Le grand maître nous regarda avec une bonhomie malicieuse, et nous ne pûmes nous empêcher de sourire en voyant le lieutenant par intérim fouler le tapis d’un pas majestueux. Quelques-uns songèrent peut-être en leur for intérieur à l’âne chargé de reliques; et j’avoue que moi j’y songeai, sans en rien dire à personne. Mais plus d’un, dans l’assistance, envia la bonne fortune du jeune homme roux, qui allait faire la «partie d’honneur» avec deux ambassadeurs et avec la princesse Horta, la propre sœur de Son Altesse sérénissime le grand duc de Münchhausen.

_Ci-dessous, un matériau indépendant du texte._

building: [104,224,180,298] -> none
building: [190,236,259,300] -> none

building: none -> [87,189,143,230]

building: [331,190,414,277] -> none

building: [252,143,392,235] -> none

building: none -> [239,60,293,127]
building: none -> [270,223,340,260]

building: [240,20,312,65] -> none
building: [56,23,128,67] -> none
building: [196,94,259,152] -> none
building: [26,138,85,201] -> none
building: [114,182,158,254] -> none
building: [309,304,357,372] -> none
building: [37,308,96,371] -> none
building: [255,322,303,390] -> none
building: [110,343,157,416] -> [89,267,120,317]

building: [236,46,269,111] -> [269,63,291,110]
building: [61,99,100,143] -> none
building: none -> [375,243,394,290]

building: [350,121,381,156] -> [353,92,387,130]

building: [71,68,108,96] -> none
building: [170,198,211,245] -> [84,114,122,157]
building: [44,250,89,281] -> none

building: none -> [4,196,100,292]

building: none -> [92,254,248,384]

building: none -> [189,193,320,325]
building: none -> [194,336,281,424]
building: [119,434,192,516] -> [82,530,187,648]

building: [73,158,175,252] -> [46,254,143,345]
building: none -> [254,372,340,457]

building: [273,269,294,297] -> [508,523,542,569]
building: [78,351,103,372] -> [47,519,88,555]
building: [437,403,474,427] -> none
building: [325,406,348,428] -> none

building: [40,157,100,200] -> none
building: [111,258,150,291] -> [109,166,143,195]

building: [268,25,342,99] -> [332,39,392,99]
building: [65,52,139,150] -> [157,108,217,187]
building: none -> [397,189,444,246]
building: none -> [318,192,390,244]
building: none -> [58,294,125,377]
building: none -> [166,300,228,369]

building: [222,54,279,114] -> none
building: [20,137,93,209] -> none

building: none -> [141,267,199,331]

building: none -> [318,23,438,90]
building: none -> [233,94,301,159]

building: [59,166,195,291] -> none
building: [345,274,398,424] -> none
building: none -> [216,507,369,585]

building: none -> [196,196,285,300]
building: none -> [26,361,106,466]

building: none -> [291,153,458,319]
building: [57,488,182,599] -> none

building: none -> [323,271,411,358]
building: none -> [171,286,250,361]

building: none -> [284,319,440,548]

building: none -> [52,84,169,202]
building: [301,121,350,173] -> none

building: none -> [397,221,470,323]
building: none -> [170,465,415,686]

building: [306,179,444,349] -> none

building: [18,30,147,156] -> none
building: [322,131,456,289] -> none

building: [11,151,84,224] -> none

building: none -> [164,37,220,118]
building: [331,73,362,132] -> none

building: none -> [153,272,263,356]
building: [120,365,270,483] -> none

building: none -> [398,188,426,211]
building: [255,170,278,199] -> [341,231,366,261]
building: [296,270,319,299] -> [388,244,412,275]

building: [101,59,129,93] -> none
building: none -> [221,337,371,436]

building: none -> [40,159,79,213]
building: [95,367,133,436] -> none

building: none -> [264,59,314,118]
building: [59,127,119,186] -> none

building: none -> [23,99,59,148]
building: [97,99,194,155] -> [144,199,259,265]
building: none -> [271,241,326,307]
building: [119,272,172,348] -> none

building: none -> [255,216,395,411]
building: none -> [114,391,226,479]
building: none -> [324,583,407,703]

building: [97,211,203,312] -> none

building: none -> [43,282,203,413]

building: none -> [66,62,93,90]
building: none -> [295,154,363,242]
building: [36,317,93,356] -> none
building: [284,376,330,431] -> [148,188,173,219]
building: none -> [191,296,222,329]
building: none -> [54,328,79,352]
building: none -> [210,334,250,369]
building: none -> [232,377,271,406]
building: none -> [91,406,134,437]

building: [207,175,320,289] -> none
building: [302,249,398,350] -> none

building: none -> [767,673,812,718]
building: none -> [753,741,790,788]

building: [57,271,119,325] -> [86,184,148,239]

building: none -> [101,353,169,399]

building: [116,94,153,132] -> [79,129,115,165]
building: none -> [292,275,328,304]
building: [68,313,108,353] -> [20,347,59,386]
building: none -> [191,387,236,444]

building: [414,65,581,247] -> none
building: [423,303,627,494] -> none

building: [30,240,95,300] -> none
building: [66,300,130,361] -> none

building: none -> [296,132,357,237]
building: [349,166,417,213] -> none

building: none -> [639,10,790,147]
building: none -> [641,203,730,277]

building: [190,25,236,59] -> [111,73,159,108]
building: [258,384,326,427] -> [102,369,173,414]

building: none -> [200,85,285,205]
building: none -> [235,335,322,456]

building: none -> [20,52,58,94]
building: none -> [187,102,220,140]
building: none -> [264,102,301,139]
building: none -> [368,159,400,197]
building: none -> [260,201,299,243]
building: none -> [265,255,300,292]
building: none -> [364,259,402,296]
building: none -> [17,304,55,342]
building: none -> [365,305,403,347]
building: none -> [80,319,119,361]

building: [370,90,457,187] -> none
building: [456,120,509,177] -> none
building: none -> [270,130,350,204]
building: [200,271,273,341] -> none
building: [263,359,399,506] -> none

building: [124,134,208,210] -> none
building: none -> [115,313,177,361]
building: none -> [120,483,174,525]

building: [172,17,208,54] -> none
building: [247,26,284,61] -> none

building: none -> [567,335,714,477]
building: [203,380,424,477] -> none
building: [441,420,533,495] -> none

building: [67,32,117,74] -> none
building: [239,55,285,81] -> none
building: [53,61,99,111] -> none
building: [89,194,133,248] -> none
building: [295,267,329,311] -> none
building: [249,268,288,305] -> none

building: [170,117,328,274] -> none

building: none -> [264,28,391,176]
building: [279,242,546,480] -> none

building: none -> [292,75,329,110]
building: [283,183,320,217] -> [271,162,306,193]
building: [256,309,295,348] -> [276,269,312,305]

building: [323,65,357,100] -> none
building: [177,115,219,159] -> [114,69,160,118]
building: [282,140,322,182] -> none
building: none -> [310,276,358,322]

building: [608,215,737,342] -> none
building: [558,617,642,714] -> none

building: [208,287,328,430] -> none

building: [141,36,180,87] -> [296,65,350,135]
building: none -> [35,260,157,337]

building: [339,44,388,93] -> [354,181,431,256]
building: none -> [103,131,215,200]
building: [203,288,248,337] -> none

Et puis, parmi les invités, beaucoup étaient assez mal accommodés du côté de la fortune. Or on jouait gros jeu à la table d’honneur. Si le représentant de Son Excellence perdait, c’était Son Excellence qui supportait la perte; en cas de gain, le représentant empochait la somme, quelle qu’elle fût. L’étiquette le voulait ainsi.

Pendant que le vice-lieutenant s’avançait à pas comptés vers la maîtresse de la maison, Mme la ministre de l’instruction publique lança à son mari ce que je me permettrai d’appeler un regard d’augure. Ce regard disait, aussi clairement qu’un regard humain peut le dire: «Gros paresseux (Son Excellence était rondelette de sa personne), voilà comme tu esquives les corvées solennelles! Mais tu as bien raison, puisque tu le peux».

Le vice-lieutenant s’avançait à pas comptes.


Un second regard, accompagné d’un petit mouvement de tête derrière l’éventail, désigna clairement certaine porte qui était derrière notre groupe, une porte peinte en blanc et réchampie de filets d’or. Cette porte donnait sur un couloir qui conduisait tout droit au cabinet du ministre.

«Hum!» fit le ministre. Et il ajouta aussitôt: «Elle a raison; deux soleils ne peuvent briller à la fois sur le même univers. Je suis de trop ici, il faut que je m’éclipse: qui m’aime me suive.»

Nous le suivîmes tous, en prenant des airs très affairés.